It’s like something out of science fiction.
Research led by Bigelow Laboratory for Ocean Sciences has revealed that a group of microbes, which feed off chemical reactions triggered by radioactivity, have been at an evolutionary standstill for millions of years. The discovery could have significant implications for biotechnology applications and scientific understanding of microbial evolution.
“This discovery shows that we must be careful when making assumptions about the speed of evolution and how we interpret the tree of life,” said Eric Becraft, the lead author on the paper. “It is possible that some organisms go into an evolutionary full-sprint, while others slow to a crawl, challenging the establishment of reliable molecular timelines.”
“Some organisms go into an evolutionary full-sprint, while others slow to a crawl…”
Becraft, now an assistant professor of biology at the University of Northern Alabama, completed the research as part of his postdoctoral work at Bigelow Laboratory and recently published it in the Nature publishing group’s ISME Journal.
The microbe, Candidatus Desulforudis audaxviator, was first discovered in 2008 by a team of scientists, led by Tullis Onstott, a co-author on the new study. Found in a South African gold mine almost two miles beneath the Earth’s surface, the microbes acquire the energy they need from chemical reactions caused by the natural radioactive decay in minerals. They inhabit water-filled cavities inside rocks in a completely independent ecosystem, free from reliance on sunlight or any other organisms.
Because of their unique biology and isolation, the authors of the new study wanted to understand how the microbes evolved. They searched other environmental samples from deep underground and discovered Candidatus Desulforudis audaxviator in Siberia and California, as well as in several additional mines in South Africa. Since each environment was chemically different, these discoveries gave the researchers a unique opportunity to look for differences that have emerged between the populations over their millions of years of evolution.
“We wanted to use that information to understand how they evolved and what kind of environmental conditions lead to what kind of genetic adaptations,” said Ramunas Stepanauskas, Bigelow Lab’s senior research scientist, the corresponding author on the paper and Becraft’s postdoctoral advisor.
“We thought of the microbes as though they were inhabitants of isolated islands, like the finches that Darwin studied in the Galapagos.”
Using advanced tools that allow scientists to read the genetic blueprints of individual cells, the researchers examined the genomes of 126 microbes obtained from three continents. Surprisingly, they all turned out to be almost identical.
“It was shocking,” Stepanauskas said. “They had the same makeup, and so we started scratching our heads.”

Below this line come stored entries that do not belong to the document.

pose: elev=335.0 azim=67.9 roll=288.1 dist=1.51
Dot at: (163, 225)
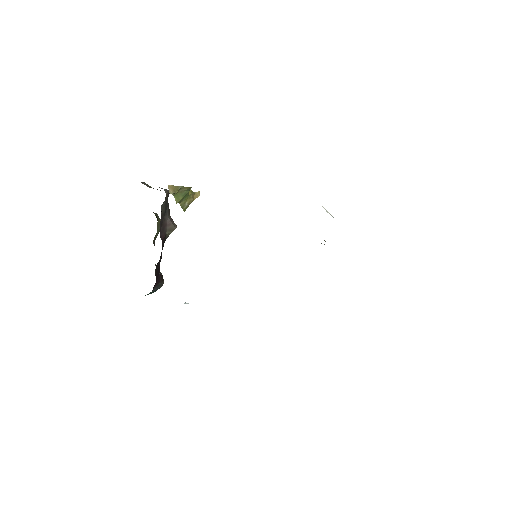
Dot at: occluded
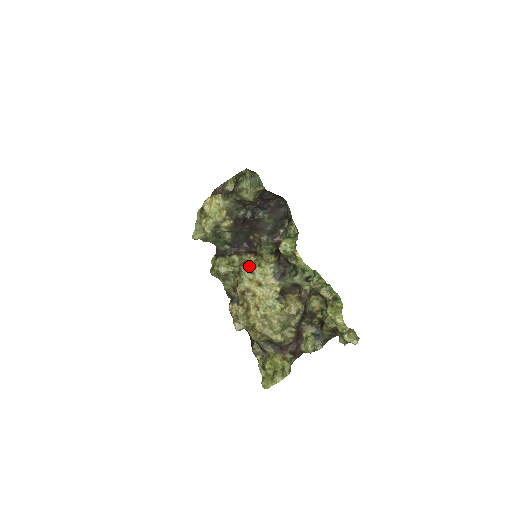
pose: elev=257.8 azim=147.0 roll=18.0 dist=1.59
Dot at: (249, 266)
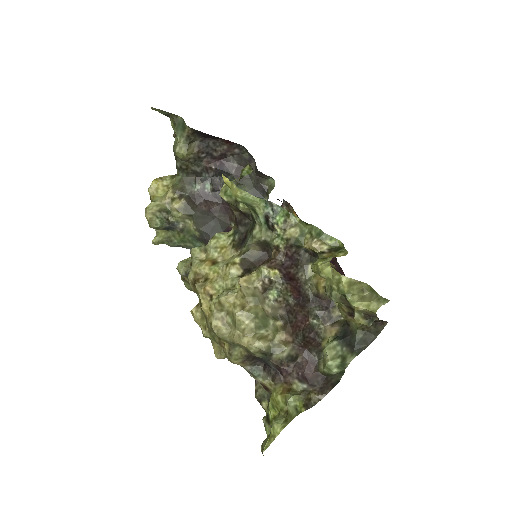
Dot at: occluded
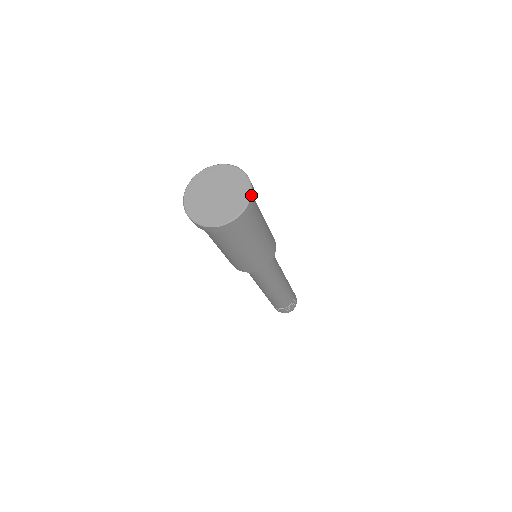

Scientists found no evidence that the microbes can travel long distances, survive on the surface, or live long in the presence of oxygen. So, once researchers determined that there was no possibility the samples were cross-contaminated during research, plausible explanations dwindled.

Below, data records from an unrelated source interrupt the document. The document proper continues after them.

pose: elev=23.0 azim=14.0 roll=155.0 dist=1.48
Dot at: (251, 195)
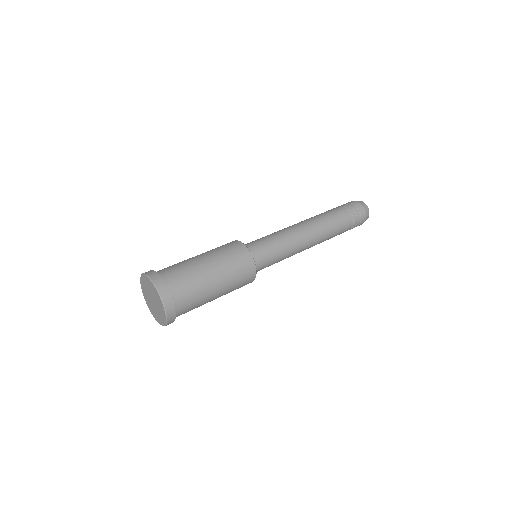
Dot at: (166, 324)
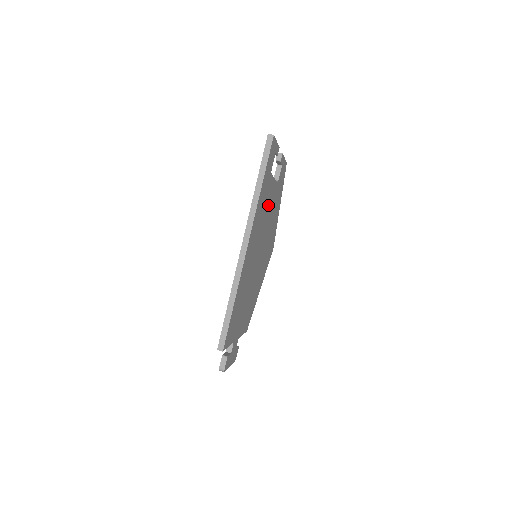
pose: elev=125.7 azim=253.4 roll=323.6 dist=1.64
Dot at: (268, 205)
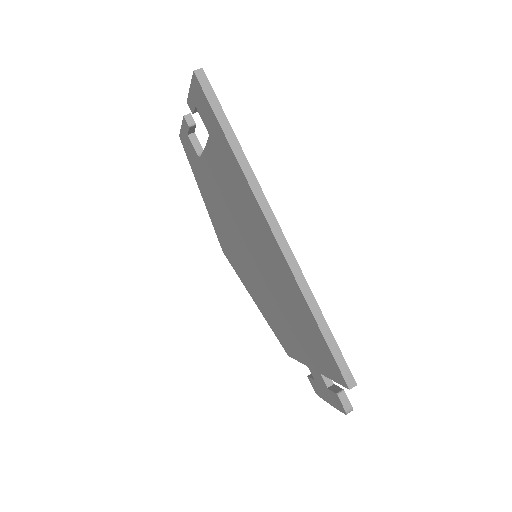
Dot at: occluded
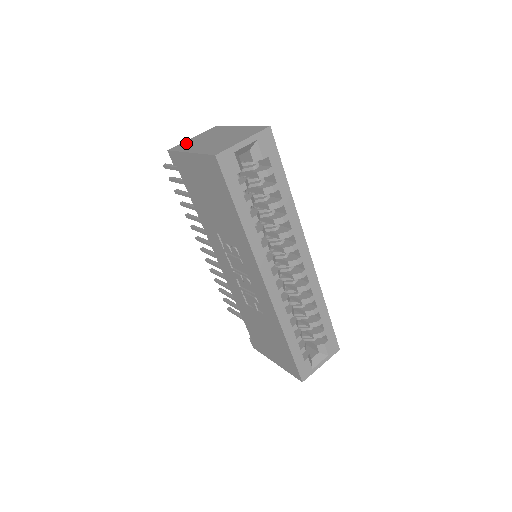
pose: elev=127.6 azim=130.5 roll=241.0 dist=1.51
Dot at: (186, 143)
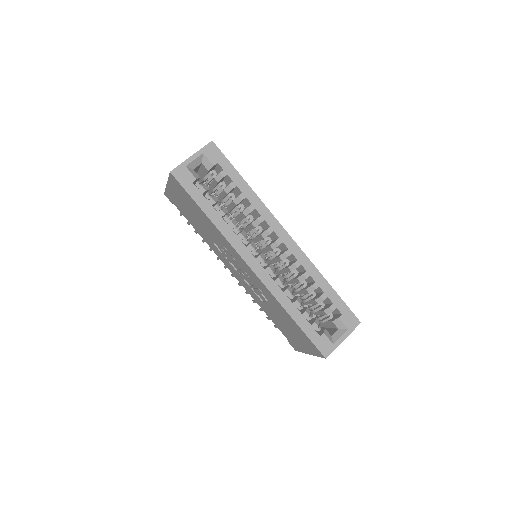
Dot at: occluded
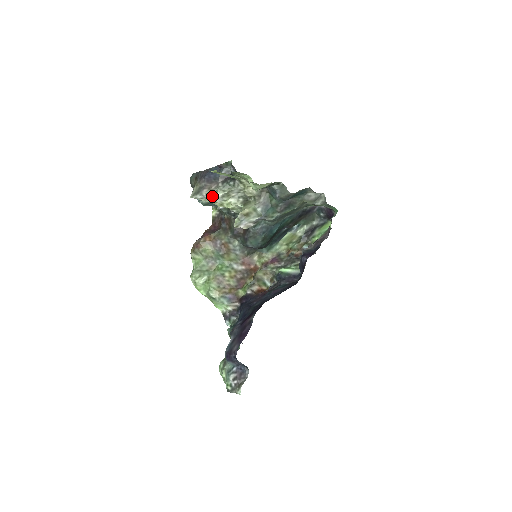
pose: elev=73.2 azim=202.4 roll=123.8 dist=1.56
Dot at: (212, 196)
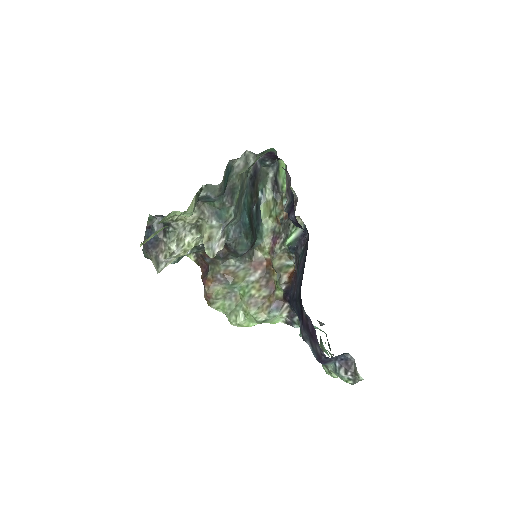
Dot at: (170, 255)
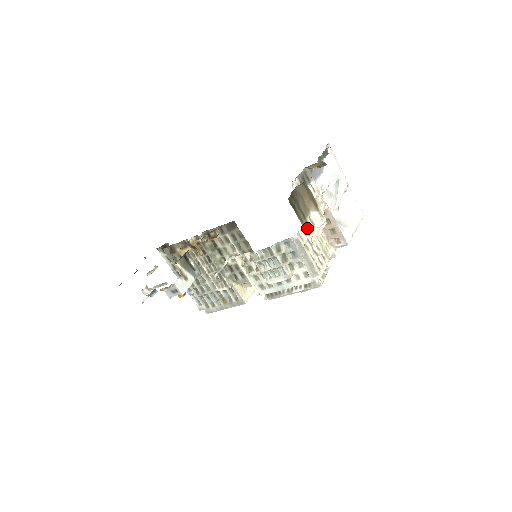
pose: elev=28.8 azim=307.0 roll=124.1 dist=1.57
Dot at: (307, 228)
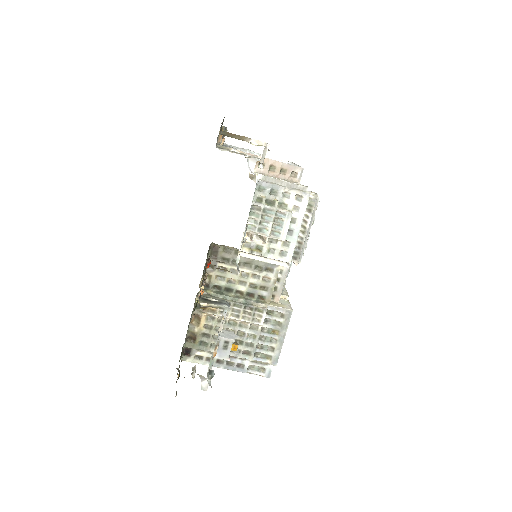
Dot at: (257, 144)
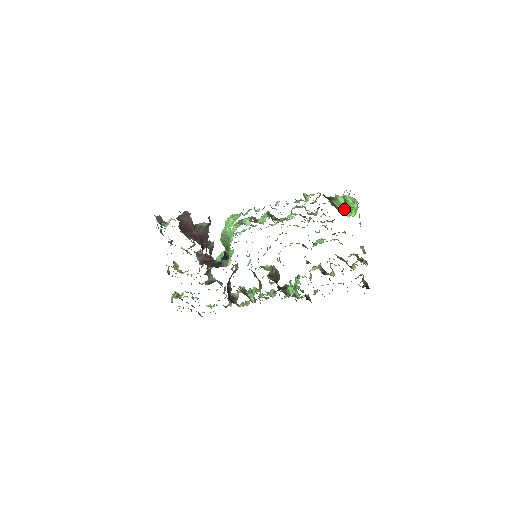
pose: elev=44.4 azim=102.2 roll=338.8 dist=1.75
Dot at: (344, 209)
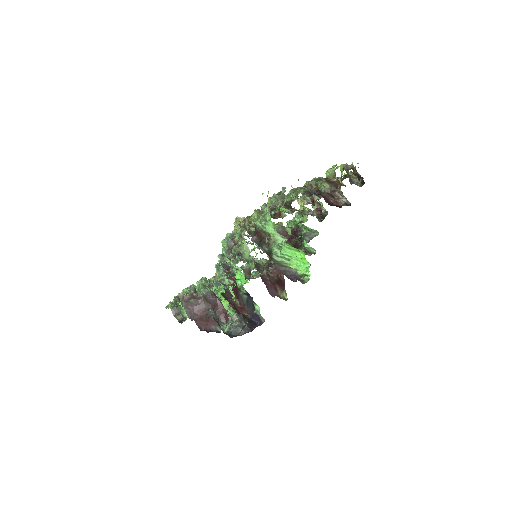
Dot at: (292, 259)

“The best explanation we have at the moment is that these microbes did not change much since their physical locations separated during the breakup of supercontinent Pangaea, about 175 million years ago,” Stepanauskas said. “They appear to be living fossils from those days. That sounds quite crazy and goes against the contemporary understanding of microbial evolution.”

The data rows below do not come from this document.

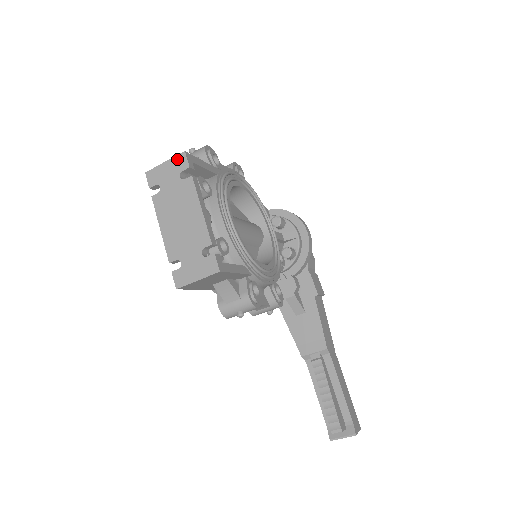
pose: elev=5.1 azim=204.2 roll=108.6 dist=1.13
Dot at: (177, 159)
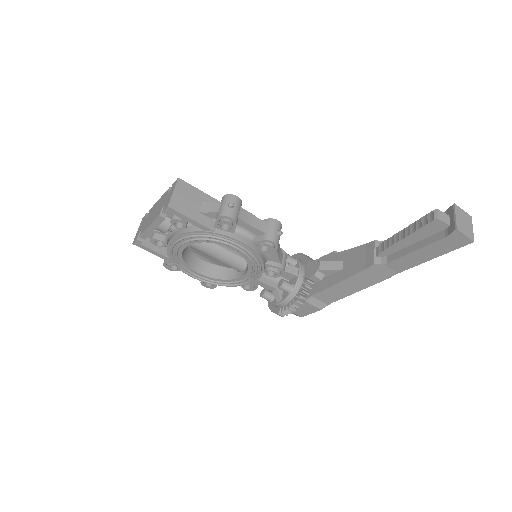
Dot at: (141, 222)
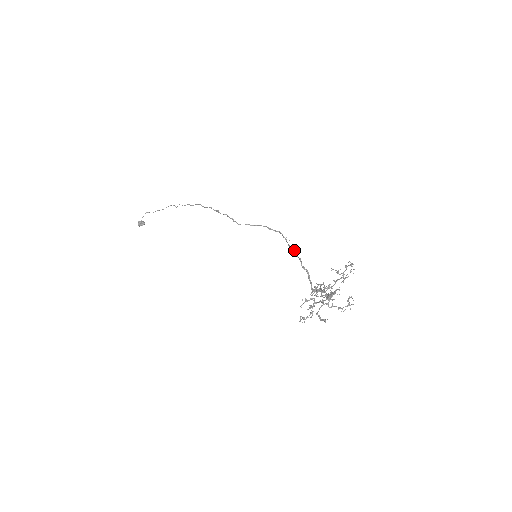
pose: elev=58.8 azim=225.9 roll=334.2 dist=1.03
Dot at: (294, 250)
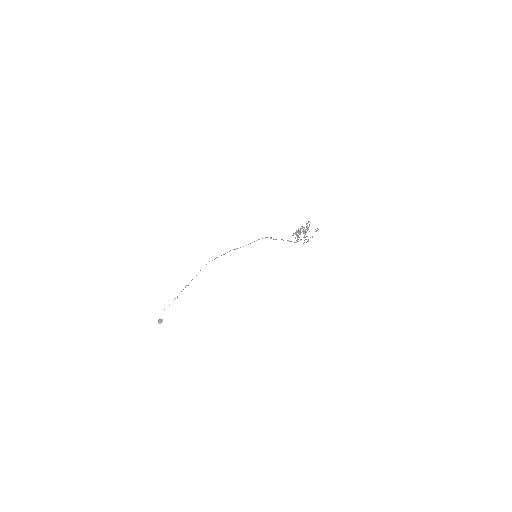
Dot at: (276, 239)
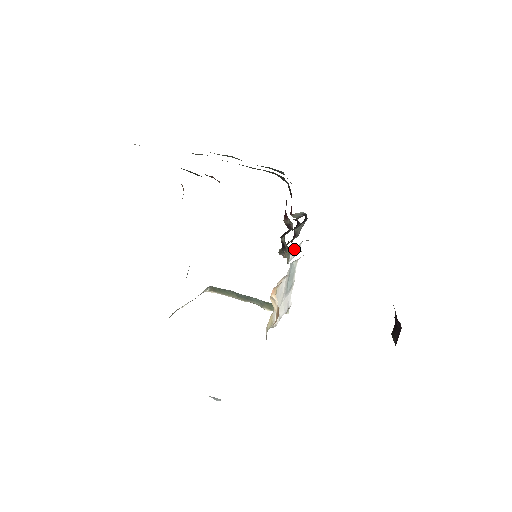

What this means for the pace of microbial evolution, which often happens at a much more accelerated rate, is surprising. Many well-studied bacteria, such as E. coli, have been found to evolve in only a few years in response to environmental changes, such as exposure to antibiotics.
Stepanauskas and his colleagues hypothesize the standstill evolution they discovered is due to the microbe’s powerful protections against mutation, which have essentially locked their genetic code. If the researchers are correct, this would be a rare feature with potentially valuable benefits.
Microbial enzymes that create copies of DNA molecules, called DNA polymerases, are widely used in biotechnology. Enzymes with high fidelity, or the ability to recreate themselves with little differences between the copy and the original, are especially valuable.
“There’s a high demand for DNA polymerases that don’t make many mistakes,” Stepanauskas said. “Such enzymes may be useful for DNA sequencing, diagnostic tests, and gene therapy.”
Beyond potential applications, the results of this study could have far-reaching implications and change the way scientists think about microbial genetics and the pace of their evolution.
“These findings are a powerful reminder that the various microbial branches we observe on the tree of life may differ vastly in the time since their last common ancestor,” Becraft said. “Understanding this is critical to understanding the history of life on Earth.”